Dans un ton d’alerte, Boubacar Yacine Diallo, président de la HAC, a mis l’accent sur la situation du secteur. Aux icônes de la presse ayant participé et contribué au Forum malgré leur âge avancé, il les a invité à ne pas « laisser la presse aller à la dérive. Je vous confie la presse, faites-en ce qui se doit. Je vous confie les jeunes. » Ajoutant qu’il est «fier de savoir que la relève est assurée. Il y a beaucoup de jeunes talentueux qui n’ont pas de ressources, parfois, qui n’ont pas de choix, ils subissent. La convention collective devra régler cette question. Les entreprises de presse devront se constituer. Elles doivent être capables au moins de payer le salaire des journalistes.

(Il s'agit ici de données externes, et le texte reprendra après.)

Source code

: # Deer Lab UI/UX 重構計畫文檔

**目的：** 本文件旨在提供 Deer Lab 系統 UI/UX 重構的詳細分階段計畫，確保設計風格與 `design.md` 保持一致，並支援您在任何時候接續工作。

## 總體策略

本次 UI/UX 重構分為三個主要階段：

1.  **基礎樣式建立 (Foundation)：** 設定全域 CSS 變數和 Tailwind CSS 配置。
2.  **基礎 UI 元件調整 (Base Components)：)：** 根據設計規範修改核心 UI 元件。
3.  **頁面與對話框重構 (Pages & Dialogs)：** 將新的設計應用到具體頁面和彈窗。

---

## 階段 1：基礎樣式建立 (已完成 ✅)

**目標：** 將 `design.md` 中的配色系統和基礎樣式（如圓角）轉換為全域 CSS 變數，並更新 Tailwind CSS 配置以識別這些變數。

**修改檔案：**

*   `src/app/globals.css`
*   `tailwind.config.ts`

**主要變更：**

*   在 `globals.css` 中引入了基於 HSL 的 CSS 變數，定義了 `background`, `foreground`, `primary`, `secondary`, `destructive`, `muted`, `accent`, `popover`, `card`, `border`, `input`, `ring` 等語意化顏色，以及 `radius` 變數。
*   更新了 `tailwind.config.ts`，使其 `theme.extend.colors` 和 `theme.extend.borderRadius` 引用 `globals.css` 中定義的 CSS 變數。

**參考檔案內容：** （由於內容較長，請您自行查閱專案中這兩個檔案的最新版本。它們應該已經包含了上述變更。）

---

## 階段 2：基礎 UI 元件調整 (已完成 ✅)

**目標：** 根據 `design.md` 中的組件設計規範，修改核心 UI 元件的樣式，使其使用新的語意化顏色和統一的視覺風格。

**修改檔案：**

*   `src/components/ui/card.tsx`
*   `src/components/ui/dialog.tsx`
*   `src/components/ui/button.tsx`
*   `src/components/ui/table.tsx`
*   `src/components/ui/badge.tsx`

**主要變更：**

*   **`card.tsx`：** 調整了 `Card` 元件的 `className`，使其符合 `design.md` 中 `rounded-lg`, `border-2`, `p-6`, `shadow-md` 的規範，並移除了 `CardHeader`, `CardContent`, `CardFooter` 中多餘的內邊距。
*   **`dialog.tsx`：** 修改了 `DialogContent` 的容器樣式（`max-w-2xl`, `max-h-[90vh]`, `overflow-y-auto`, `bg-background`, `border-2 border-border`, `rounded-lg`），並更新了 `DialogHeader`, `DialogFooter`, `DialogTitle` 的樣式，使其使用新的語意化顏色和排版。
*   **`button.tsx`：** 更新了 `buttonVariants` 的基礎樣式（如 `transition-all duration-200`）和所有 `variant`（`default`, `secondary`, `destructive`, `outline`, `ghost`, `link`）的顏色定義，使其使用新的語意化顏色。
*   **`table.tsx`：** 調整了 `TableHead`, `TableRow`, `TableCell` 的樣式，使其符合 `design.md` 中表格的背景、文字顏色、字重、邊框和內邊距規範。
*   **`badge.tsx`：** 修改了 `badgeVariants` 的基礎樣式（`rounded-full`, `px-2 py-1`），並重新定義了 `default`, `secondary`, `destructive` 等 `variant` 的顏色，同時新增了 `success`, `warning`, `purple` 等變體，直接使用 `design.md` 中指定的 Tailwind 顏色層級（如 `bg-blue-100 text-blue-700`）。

Ne faites pas des journalistes des mendiants, des exposés, et parfois, malgré eux, qui versent dans la corruption », s’est-il adressé aux patrons des médias.

De la carte professionnelle de presse
L’intervention du président de la HAC était aussi axée sur la carte professionnelle de presse. Selon lui, une réforme majeure est en cours de réalisation. « À partir du 1er juillet 2025, nous saisirons les autorités militaires, sécuritaires, les organisateurs de manifestations, pour leur dire de ne recevoir que ceux qui détiennent la carte de journaliste professionnel. Nous considérons que c’est la meilleure façon d’assainir cette profession », a-t-il déclaré.
Boubacar Yacine Diallo a critiqué le comportement de « certains individus qui se sont autoproclamés grands chroniqueurs et journalistes d’investigation ». Selon lui, ils ne font pas de l’investigation. « Je n’ai pas de gêne à leur dire que je suis de ceux qui ont commencé l’investigation dans ce pays. La manière dont ils font, ce n’est pas de l’investigation, ce n’est pas du journalisme, et eux, n’auront pas la carte de presse », leur a-t-il prévenu.
Des médias fermés ?
Parlant des médias fermés, le président de la HAC a clarifié la position de son institution. « La HAC ne s’est jamais prononcée sur ce sujet. La raison en est simple : les patrons des médias fermés ont saisi la Cour suprême. Et c’est entre eux et l’Agent judiciaire de l’État. Nul ne peut intervenir tant que la Cour suprême n’aura pas rendu son arrêt », a-t-il indiqué.
Moraliser et responsabiliser
Pour Dr Dansa Kourouma, président du Conseil national de la Transition (CNT), l’avenir de la presse guinéenne passe par une moralisation du métier et une responsabilisation des acteurs. « La presse devra rimer avec rigueur morale, esprit critique, respect de la diversité et attachement à la vérité », a-t-il souligné. Insistant sur la création d’un organe d’autorégulation pour faire face aux défis et préserver l’intégrité de la profession. « C’est par la création d’organes d’autorégulation crédibles comme des tribunaux internes de la profession que la presse pourra régler ces différends en toute dignité, tout en évitant des déboires judiciaires inutiles ».
Selon Dansa Kourouma, l’avenir de la presse guinéenne sera « brillant pour les entrepreneurs médiatiques et généreux pour les journalistes et techniciens, si un contrat social clair, sous forme de convention collective est mis en œuvre ». L’avenir nous édifiera.